§ Text
------------------------
Special thanks to FCP contributors John Flannery and AN.

 

                                                                         -30-

 

Jack, Bobby, Teddy and me

    And then there were none.

    No other set of brother-senators has ever dominated half a century of American political life the way the Kennedys did.  The lives of all of them, and the deaths of two of them, lifted us up–and then crushed us–like nothing else ever could.

    My father was the fiercest Democrat I have ever known.  Like Joe Kennedy, he imbued all of his children, and his grandchildren, with his own values.  For Phil Kaiser’s descendants, that meant an unquenchable passion for justice.

    I was nine years old when I fell in love with John F. Kennedy, when he ran for president in 1960.   He was young, he was beautiful, and he had the most amazing hair I had ever seen. The mystical connection he established between himself and the millions who adored him was unlike anything any other politician has managed since.
------------------------
§ Data below
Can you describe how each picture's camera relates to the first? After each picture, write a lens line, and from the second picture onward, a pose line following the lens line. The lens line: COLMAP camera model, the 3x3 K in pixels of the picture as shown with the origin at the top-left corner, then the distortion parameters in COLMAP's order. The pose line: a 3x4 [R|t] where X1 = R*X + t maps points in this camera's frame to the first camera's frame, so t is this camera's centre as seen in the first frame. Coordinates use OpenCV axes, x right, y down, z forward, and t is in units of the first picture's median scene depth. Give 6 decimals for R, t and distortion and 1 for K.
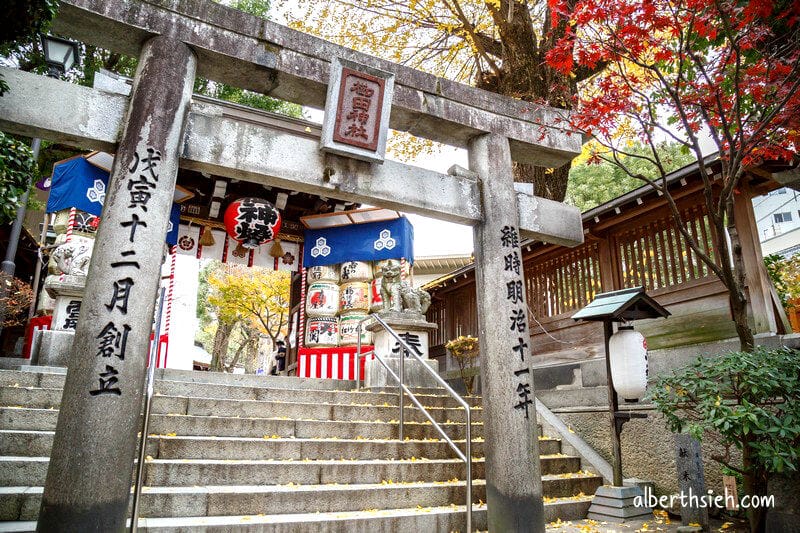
lens RADIAL K [[526.5, 0, 400.0], [0, 526.5, 266.5], [0, 0, 1]] dist [-0.135447, 0.070863]
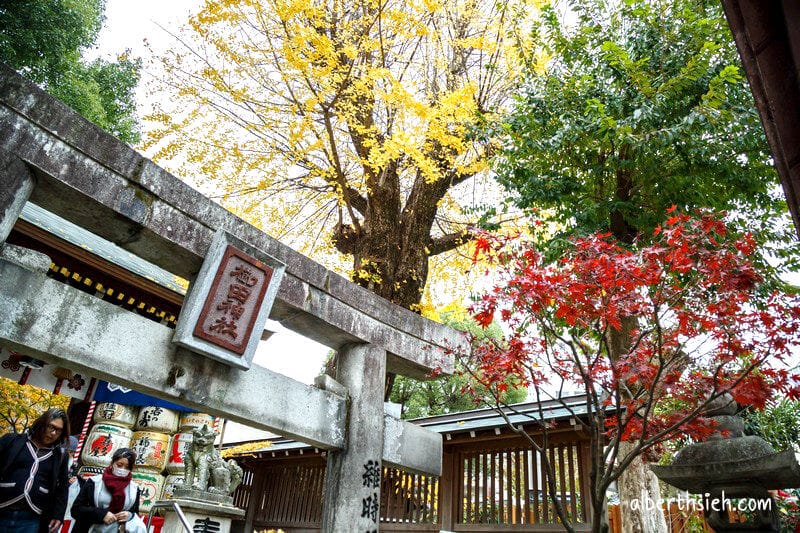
lens RADIAL K [[526.5, 0, 400.0], [0, 526.5, 266.5], [0, 0, 1]] dist [-0.135447, 0.070863]
pose [[0.914534, 0.250290, 0.317776, -0.102111], [-0.172903, 0.952080, -0.252285, -0.175805], [-0.365693, 0.175779, 0.913986, 0.153648]]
------------------------
§ How to complete this task
Decide whether each statement below agrees with the piece about the Kennedys, answering yes or no and quoting the words of the piece that settle it. 1. The writer was nine years old when falling in love with John F. Kennedy during his 1960 run for president. 2. The writer's father was a committed Republican. 3. The Kennedy brothers dominated a full century of American political life. The lines above are separate material, unrelated to the piece about the Kennedys.

§ Output of the exercise
1. Yes: "I was nine years old when I fell in love with John F. Kennedy, when he ran for president in 1960."
2. No: "My father was the fiercest Democrat I have ever known."
3. No: "dominated half a century of American political life"